§ **Information given**:
((

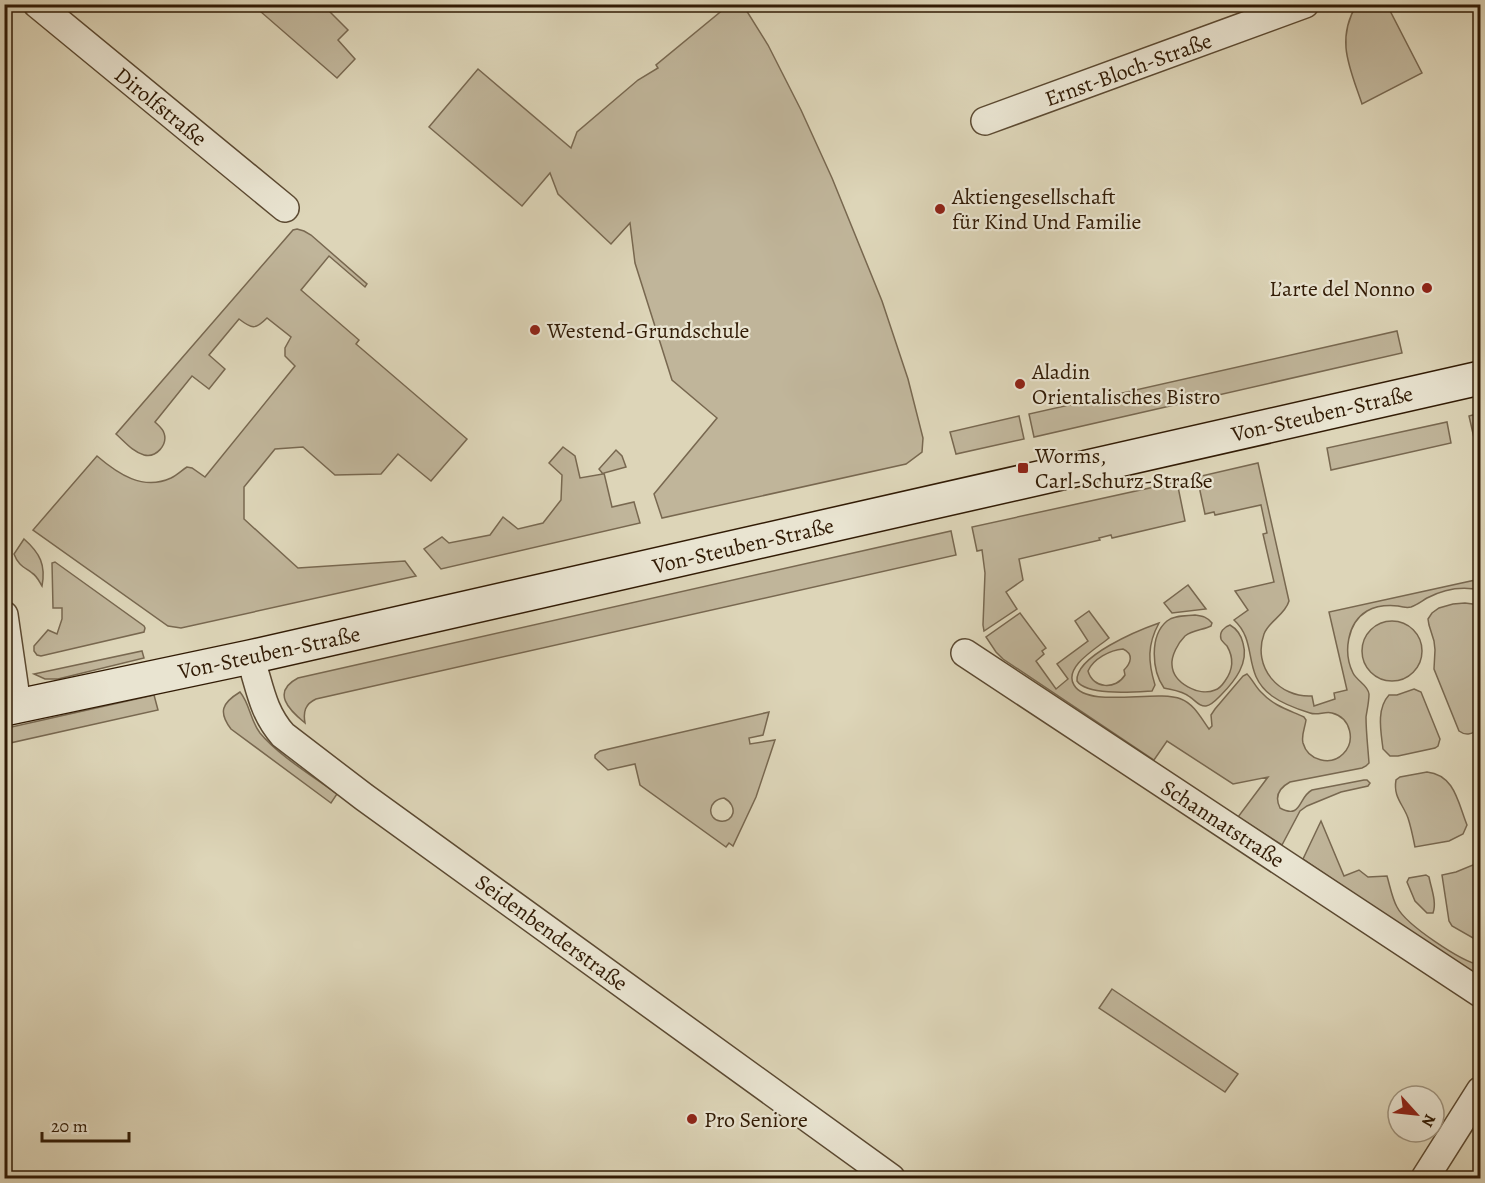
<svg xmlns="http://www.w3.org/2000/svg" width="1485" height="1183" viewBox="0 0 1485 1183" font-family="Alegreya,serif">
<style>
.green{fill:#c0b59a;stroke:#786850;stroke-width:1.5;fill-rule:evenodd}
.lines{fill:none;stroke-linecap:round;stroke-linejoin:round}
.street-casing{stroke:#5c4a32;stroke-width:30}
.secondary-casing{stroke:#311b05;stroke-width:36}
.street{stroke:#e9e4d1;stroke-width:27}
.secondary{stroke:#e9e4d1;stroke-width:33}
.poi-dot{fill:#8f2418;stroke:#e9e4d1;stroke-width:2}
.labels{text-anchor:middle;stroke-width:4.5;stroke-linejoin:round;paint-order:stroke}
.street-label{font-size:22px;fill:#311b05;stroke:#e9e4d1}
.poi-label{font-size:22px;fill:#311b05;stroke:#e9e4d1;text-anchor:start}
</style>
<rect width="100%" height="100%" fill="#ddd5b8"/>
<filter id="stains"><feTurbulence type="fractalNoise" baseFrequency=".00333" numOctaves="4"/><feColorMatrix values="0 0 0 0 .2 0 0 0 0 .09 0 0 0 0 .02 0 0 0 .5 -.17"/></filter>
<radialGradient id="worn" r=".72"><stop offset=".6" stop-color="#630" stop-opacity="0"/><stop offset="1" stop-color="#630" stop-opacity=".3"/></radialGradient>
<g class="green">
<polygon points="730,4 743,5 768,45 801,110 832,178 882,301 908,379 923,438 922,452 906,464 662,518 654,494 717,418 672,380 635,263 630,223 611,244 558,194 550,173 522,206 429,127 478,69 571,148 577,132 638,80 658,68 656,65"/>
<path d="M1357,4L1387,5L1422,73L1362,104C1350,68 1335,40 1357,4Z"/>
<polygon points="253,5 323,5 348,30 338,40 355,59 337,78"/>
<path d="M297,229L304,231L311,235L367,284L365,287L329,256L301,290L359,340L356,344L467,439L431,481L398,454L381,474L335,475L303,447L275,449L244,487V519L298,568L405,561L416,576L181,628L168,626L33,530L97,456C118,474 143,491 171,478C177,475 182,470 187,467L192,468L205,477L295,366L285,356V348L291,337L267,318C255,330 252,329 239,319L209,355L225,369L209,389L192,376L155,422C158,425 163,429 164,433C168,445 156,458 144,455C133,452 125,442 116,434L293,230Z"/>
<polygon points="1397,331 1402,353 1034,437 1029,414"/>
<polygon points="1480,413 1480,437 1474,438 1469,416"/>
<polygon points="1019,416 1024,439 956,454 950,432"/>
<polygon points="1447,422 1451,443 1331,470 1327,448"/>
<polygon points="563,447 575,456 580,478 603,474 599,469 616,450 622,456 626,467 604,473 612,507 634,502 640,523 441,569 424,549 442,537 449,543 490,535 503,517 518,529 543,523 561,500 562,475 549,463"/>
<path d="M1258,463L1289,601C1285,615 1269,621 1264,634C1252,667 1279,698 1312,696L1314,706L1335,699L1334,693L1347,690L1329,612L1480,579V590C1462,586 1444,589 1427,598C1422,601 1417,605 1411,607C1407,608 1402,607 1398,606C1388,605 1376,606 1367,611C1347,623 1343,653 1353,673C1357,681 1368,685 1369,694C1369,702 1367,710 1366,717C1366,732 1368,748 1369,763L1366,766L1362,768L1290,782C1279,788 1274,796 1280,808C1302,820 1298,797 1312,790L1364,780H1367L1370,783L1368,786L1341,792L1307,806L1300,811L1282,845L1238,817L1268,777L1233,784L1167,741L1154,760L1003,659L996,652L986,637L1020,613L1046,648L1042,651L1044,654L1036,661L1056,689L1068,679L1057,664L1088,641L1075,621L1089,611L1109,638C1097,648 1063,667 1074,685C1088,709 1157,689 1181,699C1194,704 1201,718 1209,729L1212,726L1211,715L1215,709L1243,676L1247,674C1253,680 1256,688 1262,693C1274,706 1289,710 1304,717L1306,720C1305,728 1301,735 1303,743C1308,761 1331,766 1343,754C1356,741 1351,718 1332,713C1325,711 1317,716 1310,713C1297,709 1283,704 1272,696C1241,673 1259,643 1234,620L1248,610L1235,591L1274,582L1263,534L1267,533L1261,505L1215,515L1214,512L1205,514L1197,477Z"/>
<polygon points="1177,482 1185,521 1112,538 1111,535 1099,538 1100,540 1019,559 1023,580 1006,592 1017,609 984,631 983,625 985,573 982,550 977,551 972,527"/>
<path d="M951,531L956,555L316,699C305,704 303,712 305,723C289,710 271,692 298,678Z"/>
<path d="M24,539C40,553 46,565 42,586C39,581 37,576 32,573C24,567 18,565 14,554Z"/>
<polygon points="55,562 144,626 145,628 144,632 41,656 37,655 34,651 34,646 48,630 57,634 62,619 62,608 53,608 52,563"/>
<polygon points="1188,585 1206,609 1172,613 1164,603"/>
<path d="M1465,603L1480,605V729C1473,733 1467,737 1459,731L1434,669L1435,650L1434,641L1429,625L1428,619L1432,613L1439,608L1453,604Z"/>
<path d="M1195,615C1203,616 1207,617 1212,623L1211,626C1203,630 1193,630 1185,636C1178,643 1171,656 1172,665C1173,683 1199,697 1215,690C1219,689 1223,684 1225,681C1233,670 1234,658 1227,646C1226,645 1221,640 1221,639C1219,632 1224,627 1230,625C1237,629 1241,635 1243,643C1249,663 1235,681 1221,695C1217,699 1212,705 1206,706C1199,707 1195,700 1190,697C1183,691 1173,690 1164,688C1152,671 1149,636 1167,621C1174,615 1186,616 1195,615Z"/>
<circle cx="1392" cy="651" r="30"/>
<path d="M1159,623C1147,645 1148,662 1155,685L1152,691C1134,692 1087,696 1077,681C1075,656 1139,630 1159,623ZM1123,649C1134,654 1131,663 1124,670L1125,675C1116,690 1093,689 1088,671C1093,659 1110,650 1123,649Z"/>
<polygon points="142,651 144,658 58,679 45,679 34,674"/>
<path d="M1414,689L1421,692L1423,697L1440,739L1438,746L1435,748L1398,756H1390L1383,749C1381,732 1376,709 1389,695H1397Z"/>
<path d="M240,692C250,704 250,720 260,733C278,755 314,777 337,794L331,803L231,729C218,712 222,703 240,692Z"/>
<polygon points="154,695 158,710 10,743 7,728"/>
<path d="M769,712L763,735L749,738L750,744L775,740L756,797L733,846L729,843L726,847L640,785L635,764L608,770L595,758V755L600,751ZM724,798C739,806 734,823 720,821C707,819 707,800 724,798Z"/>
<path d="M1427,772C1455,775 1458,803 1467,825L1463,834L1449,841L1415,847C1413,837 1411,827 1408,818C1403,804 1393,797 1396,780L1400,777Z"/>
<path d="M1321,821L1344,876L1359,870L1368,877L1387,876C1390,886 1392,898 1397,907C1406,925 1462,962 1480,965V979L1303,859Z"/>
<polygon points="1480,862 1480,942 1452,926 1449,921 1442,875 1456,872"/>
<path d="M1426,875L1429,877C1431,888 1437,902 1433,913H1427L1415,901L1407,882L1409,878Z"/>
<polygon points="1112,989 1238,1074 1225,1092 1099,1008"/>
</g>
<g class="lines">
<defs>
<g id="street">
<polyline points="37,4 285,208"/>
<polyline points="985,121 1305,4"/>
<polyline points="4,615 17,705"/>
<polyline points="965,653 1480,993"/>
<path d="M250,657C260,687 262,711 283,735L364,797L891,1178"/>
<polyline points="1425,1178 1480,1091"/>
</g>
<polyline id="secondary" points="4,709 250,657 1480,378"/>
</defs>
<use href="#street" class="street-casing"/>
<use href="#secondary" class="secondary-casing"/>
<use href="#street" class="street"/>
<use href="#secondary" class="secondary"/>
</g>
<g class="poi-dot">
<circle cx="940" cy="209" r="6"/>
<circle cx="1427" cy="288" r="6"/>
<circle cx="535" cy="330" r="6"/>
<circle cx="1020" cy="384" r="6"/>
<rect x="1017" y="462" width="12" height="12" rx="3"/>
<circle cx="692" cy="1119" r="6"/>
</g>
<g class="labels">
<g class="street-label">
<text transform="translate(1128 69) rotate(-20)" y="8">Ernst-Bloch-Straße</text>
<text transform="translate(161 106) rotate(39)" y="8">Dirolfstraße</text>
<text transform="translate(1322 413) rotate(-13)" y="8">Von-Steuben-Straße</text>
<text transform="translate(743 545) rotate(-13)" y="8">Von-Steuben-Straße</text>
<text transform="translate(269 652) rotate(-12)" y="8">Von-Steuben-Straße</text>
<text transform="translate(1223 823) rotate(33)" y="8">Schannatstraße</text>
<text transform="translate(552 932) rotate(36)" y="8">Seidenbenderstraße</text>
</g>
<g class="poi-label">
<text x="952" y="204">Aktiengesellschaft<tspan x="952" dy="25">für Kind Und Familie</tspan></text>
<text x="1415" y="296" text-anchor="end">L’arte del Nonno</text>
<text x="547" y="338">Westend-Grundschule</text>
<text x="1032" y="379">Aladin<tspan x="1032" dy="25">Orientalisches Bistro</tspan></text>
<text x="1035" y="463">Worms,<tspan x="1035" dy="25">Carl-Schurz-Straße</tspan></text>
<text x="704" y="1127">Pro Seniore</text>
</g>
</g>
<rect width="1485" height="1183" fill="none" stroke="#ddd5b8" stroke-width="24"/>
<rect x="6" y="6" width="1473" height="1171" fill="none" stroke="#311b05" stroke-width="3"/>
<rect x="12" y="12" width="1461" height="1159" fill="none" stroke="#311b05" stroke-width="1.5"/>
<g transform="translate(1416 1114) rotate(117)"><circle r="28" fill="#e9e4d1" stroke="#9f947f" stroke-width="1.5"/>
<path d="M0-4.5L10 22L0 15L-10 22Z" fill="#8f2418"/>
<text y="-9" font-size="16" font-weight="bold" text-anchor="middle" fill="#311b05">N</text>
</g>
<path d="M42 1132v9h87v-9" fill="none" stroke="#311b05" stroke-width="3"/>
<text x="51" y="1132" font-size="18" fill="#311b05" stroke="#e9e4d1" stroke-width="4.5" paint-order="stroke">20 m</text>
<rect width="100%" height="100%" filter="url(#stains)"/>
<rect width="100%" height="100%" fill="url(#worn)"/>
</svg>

))

§ **What you should do**:
How many lines in the records contain the string "middle"? Give the number by itself.

§ **Written solution**:
2